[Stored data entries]
◆ ◆ ◆
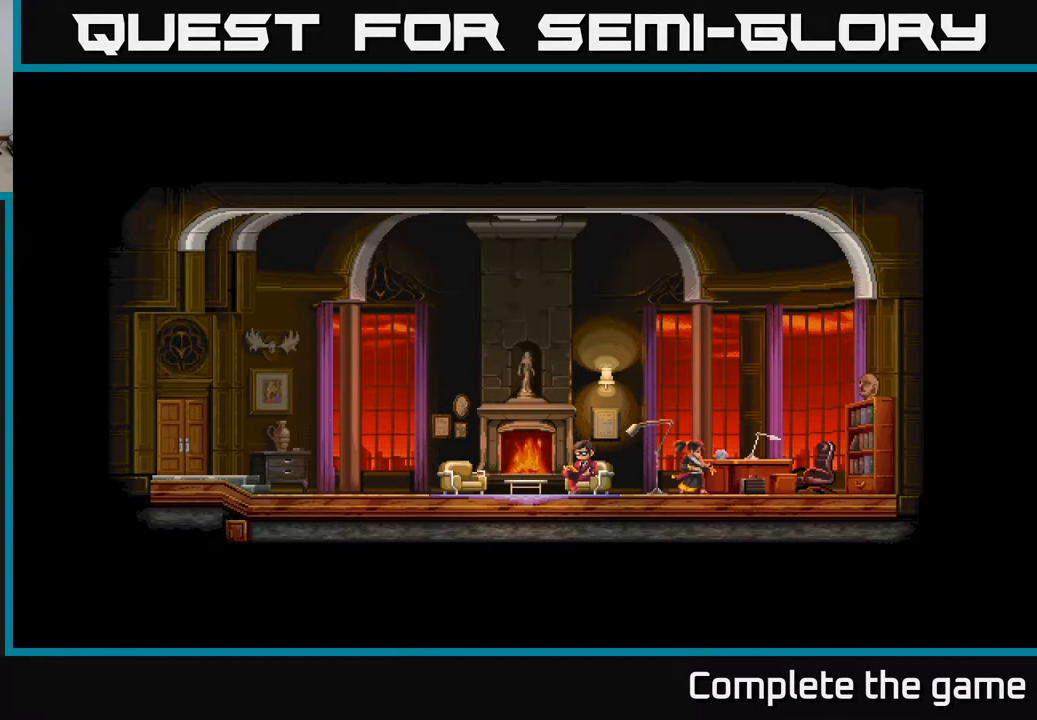
{"buttons": ["DPAD_LEFT"], "left_stick": "center", "right_stick": "center", "events": [[183, "DPAD_LEFT", "down"]]}
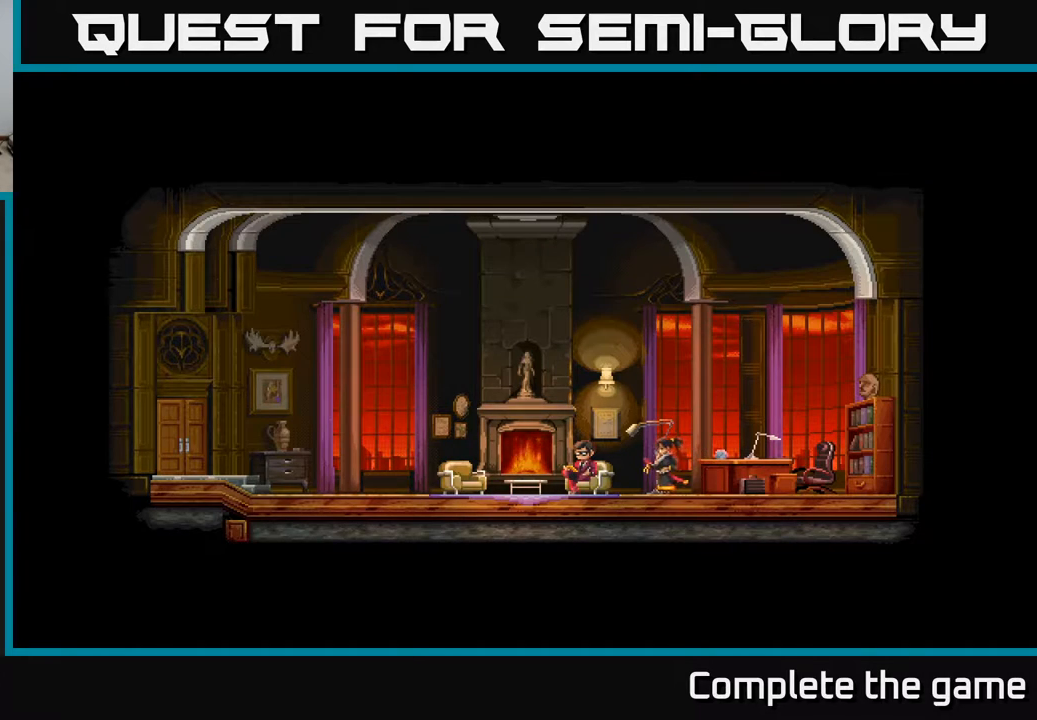
{"buttons": ["DPAD_LEFT"], "left_stick": "center", "right_stick": "center", "events": []}
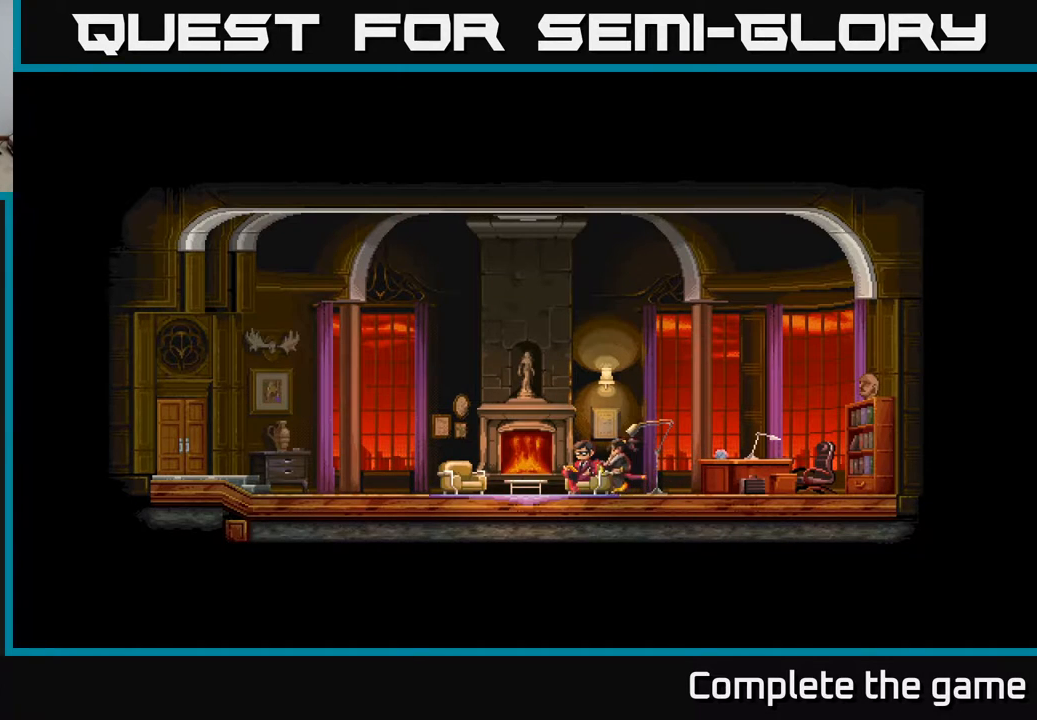
{"buttons": ["DPAD_LEFT"], "left_stick": "center", "right_stick": "center", "events": []}
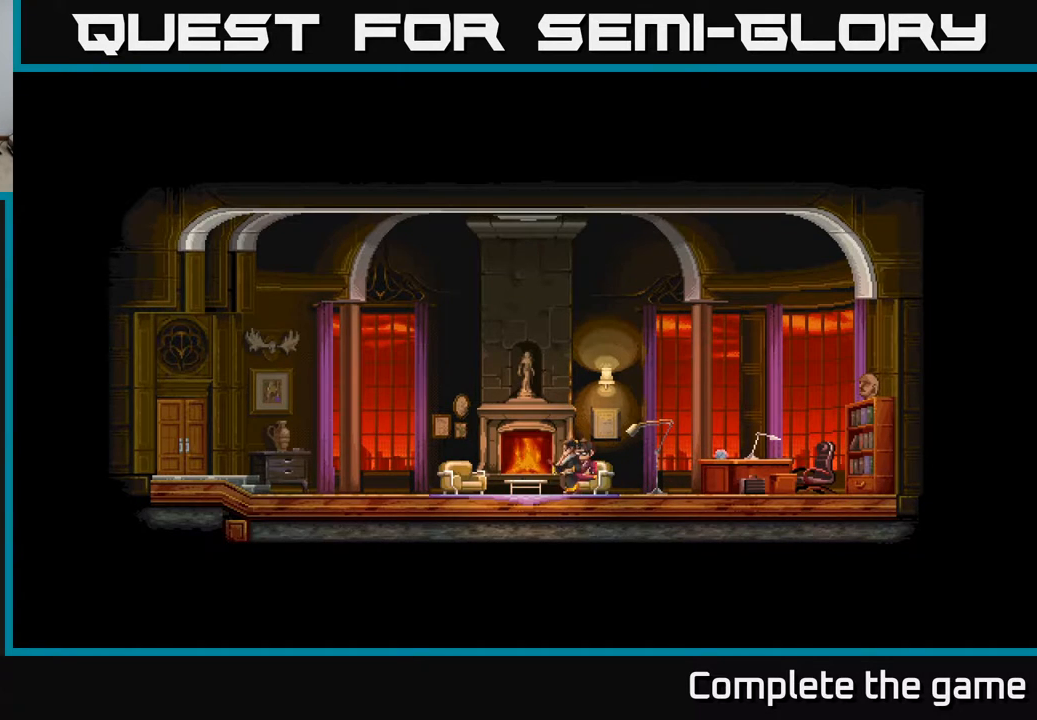
{"buttons": [], "left_stick": "center", "right_stick": "center", "events": [[183, "DPAD_LEFT", "up"], [233, "DPAD_RIGHT", "down"], [317, "DPAD_RIGHT", "up"]]}
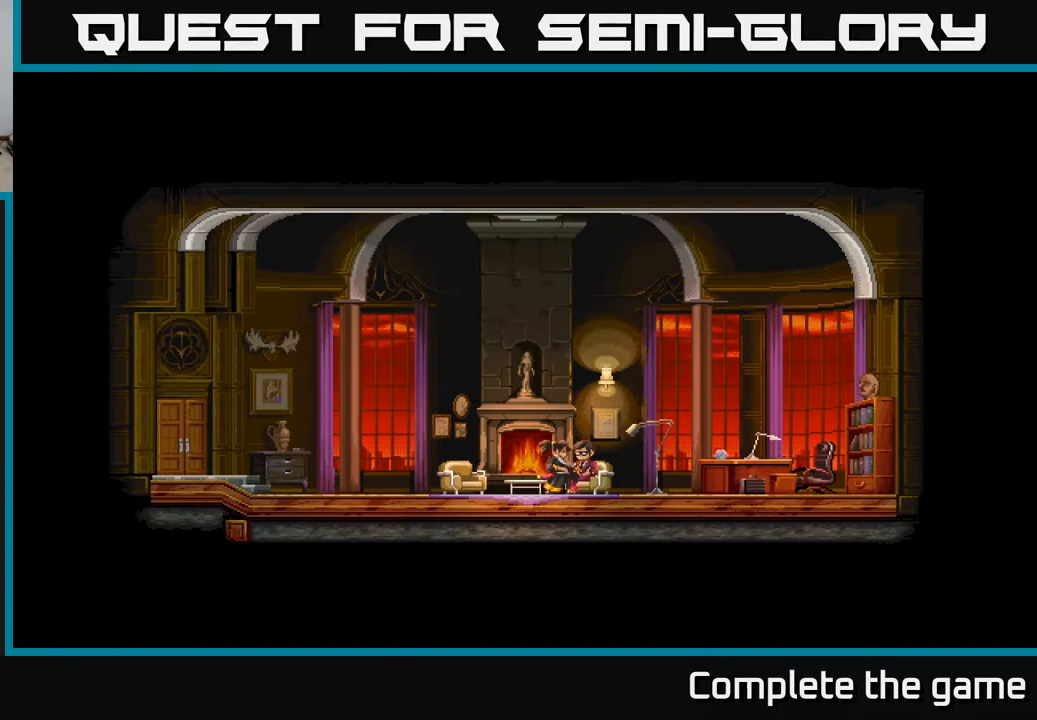
{"buttons": ["DPAD_LEFT"], "left_stick": "center", "right_stick": "center", "events": [[33, "DPAD_LEFT", "down"]]}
◆ ◆ ◆
Exercise goal
In your copy of the entries above, leave out the pictures and keep every word exact.

Response to the task
{"buttons": ["DPAD_LEFT"], "left_stick": "center", "right_stick": "center", "events": [[183, "DPAD_LEFT", "down"]]}
{"buttons": ["DPAD_LEFT"], "left_stick": "center", "right_stick": "center", "events": []}
{"buttons": ["DPAD_LEFT"], "left_stick": "center", "right_stick": "center", "events": []}
{"buttons": [], "left_stick": "center", "right_stick": "center", "events": [[183, "DPAD_LEFT", "up"], [233, "DPAD_RIGHT", "down"], [317, "DPAD_RIGHT", "up"]]}
{"buttons": ["DPAD_LEFT"], "left_stick": "center", "right_stick": "center", "events": [[33, "DPAD_LEFT", "down"]]}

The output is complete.